乳腺癌细胞分泌的血管内皮生长因子在小鼠肺部前转移生态位的形成中起关键作用。

[Vascular endothelial growth factor secreted by breast cancer cells plays a critical role in the formation of pre-metastatic niche in the mouse lung].

作者信息

Li Ranran, Yuan Bing, Zhang Ying, Dai Jianjian, Zhang Pengfei, Fang Feifei, Han Mingyong

机构信息

Cancer Therapy and Research Center, Shandong Provincial Hospital Affiliated to Shandong University, Jinan 250021, China.

出版信息

Zhonghua Zhong Liu Za Zhi. 2016 Jan;38(1):17-22. doi: 10.3760/cma.j.issn.0253-3766.2016.01.004.

> [数据列表]

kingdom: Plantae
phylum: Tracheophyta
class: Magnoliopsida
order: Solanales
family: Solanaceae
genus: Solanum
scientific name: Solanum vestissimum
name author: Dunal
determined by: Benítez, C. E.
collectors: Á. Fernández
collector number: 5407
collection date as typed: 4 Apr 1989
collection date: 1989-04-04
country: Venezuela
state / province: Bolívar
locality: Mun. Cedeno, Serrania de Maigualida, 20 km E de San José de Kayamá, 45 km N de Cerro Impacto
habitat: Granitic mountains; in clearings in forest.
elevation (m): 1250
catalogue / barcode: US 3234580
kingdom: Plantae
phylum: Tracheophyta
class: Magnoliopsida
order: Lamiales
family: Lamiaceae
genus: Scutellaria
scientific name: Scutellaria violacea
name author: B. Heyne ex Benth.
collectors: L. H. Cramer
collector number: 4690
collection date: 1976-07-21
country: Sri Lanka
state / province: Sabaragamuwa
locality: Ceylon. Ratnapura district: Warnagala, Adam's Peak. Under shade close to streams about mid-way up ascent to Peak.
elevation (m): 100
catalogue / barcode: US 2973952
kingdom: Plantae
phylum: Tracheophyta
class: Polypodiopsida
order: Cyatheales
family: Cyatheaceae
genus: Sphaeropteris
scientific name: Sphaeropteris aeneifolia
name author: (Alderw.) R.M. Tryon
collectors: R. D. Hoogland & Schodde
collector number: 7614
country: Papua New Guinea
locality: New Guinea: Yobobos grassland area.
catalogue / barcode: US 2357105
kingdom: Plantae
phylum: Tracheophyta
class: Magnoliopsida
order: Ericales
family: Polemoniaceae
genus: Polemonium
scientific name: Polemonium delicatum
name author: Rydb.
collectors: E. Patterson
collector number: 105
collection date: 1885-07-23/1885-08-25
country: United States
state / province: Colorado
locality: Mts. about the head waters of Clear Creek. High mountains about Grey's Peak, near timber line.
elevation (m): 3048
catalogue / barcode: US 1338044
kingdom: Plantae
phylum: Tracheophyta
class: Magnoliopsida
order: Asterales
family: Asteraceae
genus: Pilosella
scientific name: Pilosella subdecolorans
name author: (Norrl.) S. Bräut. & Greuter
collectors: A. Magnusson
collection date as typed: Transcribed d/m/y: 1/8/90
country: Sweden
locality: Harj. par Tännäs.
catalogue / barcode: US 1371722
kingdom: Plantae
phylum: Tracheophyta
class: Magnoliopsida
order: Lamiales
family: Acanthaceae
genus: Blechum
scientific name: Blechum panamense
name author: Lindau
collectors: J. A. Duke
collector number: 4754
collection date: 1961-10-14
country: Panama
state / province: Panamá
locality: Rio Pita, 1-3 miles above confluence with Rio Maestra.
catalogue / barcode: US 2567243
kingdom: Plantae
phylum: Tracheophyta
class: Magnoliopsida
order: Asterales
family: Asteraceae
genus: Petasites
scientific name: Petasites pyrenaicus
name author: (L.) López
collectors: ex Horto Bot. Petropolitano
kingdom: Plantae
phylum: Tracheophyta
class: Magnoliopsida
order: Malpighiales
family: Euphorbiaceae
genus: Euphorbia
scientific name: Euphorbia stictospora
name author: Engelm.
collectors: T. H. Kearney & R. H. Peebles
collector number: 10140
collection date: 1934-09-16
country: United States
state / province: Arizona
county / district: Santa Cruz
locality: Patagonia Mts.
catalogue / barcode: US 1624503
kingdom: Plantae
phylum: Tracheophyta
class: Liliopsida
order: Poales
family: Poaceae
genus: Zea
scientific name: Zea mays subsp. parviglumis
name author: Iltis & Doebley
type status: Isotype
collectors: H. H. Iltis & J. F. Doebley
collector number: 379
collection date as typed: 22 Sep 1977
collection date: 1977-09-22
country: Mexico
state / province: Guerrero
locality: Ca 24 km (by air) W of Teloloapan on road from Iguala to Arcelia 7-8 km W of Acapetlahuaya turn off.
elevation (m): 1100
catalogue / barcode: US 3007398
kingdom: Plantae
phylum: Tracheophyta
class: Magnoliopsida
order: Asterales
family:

> [任务要求]
请列出上方给定段落中署名的全部作者。

> [任务答案]
Li Ranran、Yuan Bing、Zhang Ying、Dai Jianjian、Zhang Pengfei、Fang Feifei、Han Mingyong